Cards (9)

  • Soviet Union was a highly centralised one-party state. Lenin also favoured one-party rule but Stalin extended one-party domain. Marx’s prediction of the state withering away didn’t occur and 1936 Constitution only allowed Communists to stand for election.
  • Nomenklatura concentrated decision-making into a smaller number of hands and therefore more centralisation.
  • From the 1930s Stalin no longer depended on the party. Stalin seldom left Moscow and disliked mass meetings, he avoided calling party congresses.
  • Stalin added to his own mystique by restricting access to him. Commissars trembled at meetings of the Sovnarkom and no independent institutions were allowed to emerge and younger officials were made dependent on Stalin.
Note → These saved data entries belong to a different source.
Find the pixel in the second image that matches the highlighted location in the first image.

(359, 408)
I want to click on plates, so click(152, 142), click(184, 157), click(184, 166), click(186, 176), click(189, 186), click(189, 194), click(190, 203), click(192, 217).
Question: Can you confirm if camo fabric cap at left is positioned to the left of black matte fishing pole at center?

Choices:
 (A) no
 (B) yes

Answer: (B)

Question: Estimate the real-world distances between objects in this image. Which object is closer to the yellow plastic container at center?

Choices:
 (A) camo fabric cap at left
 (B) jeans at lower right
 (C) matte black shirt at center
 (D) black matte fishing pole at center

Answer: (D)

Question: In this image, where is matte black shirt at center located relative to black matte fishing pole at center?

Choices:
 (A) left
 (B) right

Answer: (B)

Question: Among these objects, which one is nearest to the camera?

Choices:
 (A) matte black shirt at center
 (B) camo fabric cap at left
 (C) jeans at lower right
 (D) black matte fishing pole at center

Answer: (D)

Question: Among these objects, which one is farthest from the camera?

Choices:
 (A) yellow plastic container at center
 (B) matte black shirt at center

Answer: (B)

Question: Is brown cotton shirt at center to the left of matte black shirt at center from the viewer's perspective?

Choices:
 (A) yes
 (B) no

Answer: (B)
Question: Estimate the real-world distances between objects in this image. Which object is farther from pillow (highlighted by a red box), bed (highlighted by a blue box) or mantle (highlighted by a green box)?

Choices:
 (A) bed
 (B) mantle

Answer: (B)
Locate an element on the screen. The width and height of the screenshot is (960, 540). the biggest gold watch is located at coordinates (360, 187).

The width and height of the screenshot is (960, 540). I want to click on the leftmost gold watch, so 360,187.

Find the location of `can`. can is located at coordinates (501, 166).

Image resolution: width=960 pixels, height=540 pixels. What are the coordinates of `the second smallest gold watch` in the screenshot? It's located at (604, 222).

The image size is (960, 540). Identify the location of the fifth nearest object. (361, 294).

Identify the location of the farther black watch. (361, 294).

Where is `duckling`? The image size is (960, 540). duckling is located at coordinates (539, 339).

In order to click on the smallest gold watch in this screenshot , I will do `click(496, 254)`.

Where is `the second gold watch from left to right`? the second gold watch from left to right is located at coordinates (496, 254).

  • Stalin was still reliant on the workings of a highly bureaucratic system. There was plenty of corruption in the ranks including falsifying statistics and presenting inaccurate reports.
  • Local officials won’t protect each other against central demands. At the lower levels non-compliance of central orders was widespread.
  • Lenin’s response to opposition was often using the Cheka and camps to deal with ideological and political enemies- 150,000 members expelled in 1921 and a ban on factions. However no leading Bolsheviks lost their lives from political vindictiveness under Lenin
  • Whereas Stalin extended and intensified Leninist intolerance and his political enemies were dealt with far more brutally than Lenin. Stalin executed 600,000 party members. ‘Correction camps’ developed into gulags providing slave labour and persecution was on a far more monumental scale
  • There were limitations of the effectiveness of Stalin’s purges of opposition.There was still much hostility and many citizens particularly national minorities welcomed the Germans.